Dwuletni psiak, rozpieszczony, ukochany, od szczeniaka otoczony czułą i troskliwą opieką swojej Pani… Starszej Pani, która nie jest w stanie dłużej się nim opiekować…
To właśnie takie pieski najtrudniej znoszą schronisko. Nie potrafią zrozumieć, co się stało. Nie wiedzą, co to kraty i zimna buda, załamują się, wycofują, pozbawione nadziei i zdezorientowane tęsknią za dotykiem ludzkiej ręki, człowieczym ciepłem…
Uratujmy Lackiego przed takim losem! Sprawmy, aby utrata ukochanej osoby nie wiązała się dla niego z utratą wszystkiego co ma, czyli wiary w ludzi, radości i młodości.
Zawsze myślałąm, że największą sztuką jest znalezienie bezpiecznego kąta dla takiego psiaka, a pieniądze jakoś się znajdą… Tym razem jest inaczej… Małopolskiej Organizacji na Rzecz Natury udało się znaleźć miejsce w idealnym dla niego hoteliku, właściwie „po kosztach”, ale nie stać jej na jego utrzymanie.

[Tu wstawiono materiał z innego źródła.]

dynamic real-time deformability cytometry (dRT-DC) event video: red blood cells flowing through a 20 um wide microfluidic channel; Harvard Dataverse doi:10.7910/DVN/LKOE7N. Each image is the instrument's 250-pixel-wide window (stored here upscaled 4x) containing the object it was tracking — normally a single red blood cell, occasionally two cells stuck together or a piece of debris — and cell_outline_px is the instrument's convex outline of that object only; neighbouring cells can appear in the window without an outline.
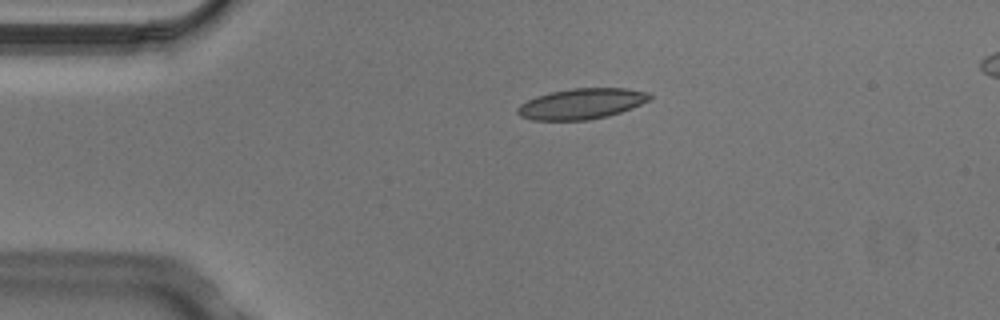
{"species": "Egyptian fruit bat (a non-hibernating species)", "species_latin": "Rousettus aegyptiacus", "temperature_condition": "cold", "stored_images_in_passage": 4, "camera_frame_rate_fps": 3000, "um_per_image_px": 0.085, "animal": {"sex": "male"}, "frame": {"image": 1, "passage_image": 2, "time_ms": 0.333, "image_size_px": [1000, 320], "cell_outline_px": [[652, 100], [632, 108], [608, 116], [588, 120], [532, 120], [520, 116], [516, 112], [516, 108], [520, 104], [536, 96], [552, 92], [572, 88], [628, 88], [648, 92], [652, 96]], "centroid_in_image_um": [49.46, 8.82], "position_along_channel_um": 35.5, "area_um2": 23.76}}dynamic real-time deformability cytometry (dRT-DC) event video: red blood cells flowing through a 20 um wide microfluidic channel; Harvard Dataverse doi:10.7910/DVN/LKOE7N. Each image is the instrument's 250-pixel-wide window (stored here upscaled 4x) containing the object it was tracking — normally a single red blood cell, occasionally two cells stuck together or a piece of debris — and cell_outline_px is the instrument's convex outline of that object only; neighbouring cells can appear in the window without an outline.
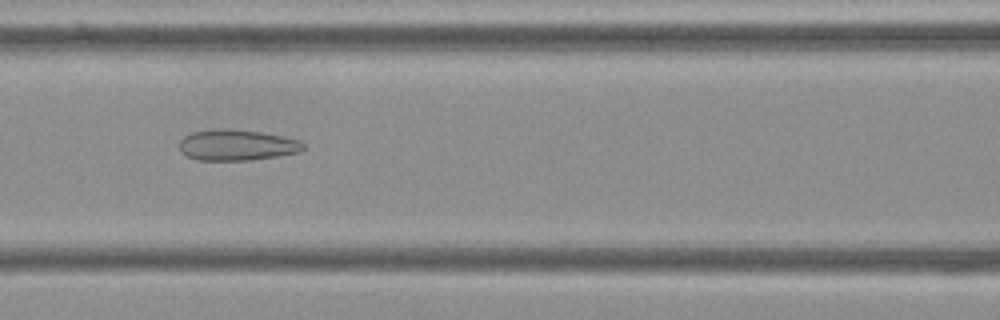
{"species": "Egyptian fruit bat (a non-hibernating species)", "species_latin": "Rousettus aegyptiacus", "temperature_condition": "cold", "stored_images_in_passage": 45, "camera_frame_rate_fps": 3000, "um_per_image_px": 0.085, "frame": {"image": 1, "passage_image": 13, "time_ms": 4.0, "image_size_px": [1000, 320], "cell_outline_px": [[304, 148], [300, 152], [252, 160], [196, 160], [180, 152], [180, 140], [184, 136], [192, 132], [216, 128], [224, 128], [260, 132], [300, 140], [304, 144]], "centroid_in_image_um": [20.11, 12.33], "position_along_channel_um": 146.5, "area_um2": 22.31}}
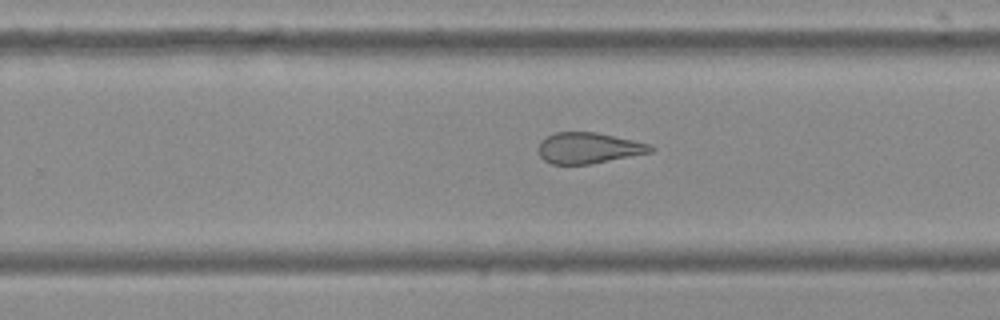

Podobnie, jak na kastrację, która jest konieczna.
Lacki jest pieskiem wymagającym pracy, ze skłonnością do dominacji. W miejscu, w którym MORN chce go umieścić będzie miał nieustanną pomoc szkoleniowca, która przynajmniej w pierwszym miesiącu będzie dla niego ZBAWIENNA! Po tym czasie MORN przeniesie go do domu tymczasowego, jeżeli uda się taki znaleźć, lub do domu stałego, jeżeli cudem uda się znaleźć go tak szybko! Jednak teraz musimy jak najszybciej uzbierać 360 zł na hotelik i 200 zł na kastrację.
BŁAGAM! Niech szanse Lackiego na normalne życie nie rozbiją się o pieniądze!!! Pomóżmy MORN uratować jego świat!!!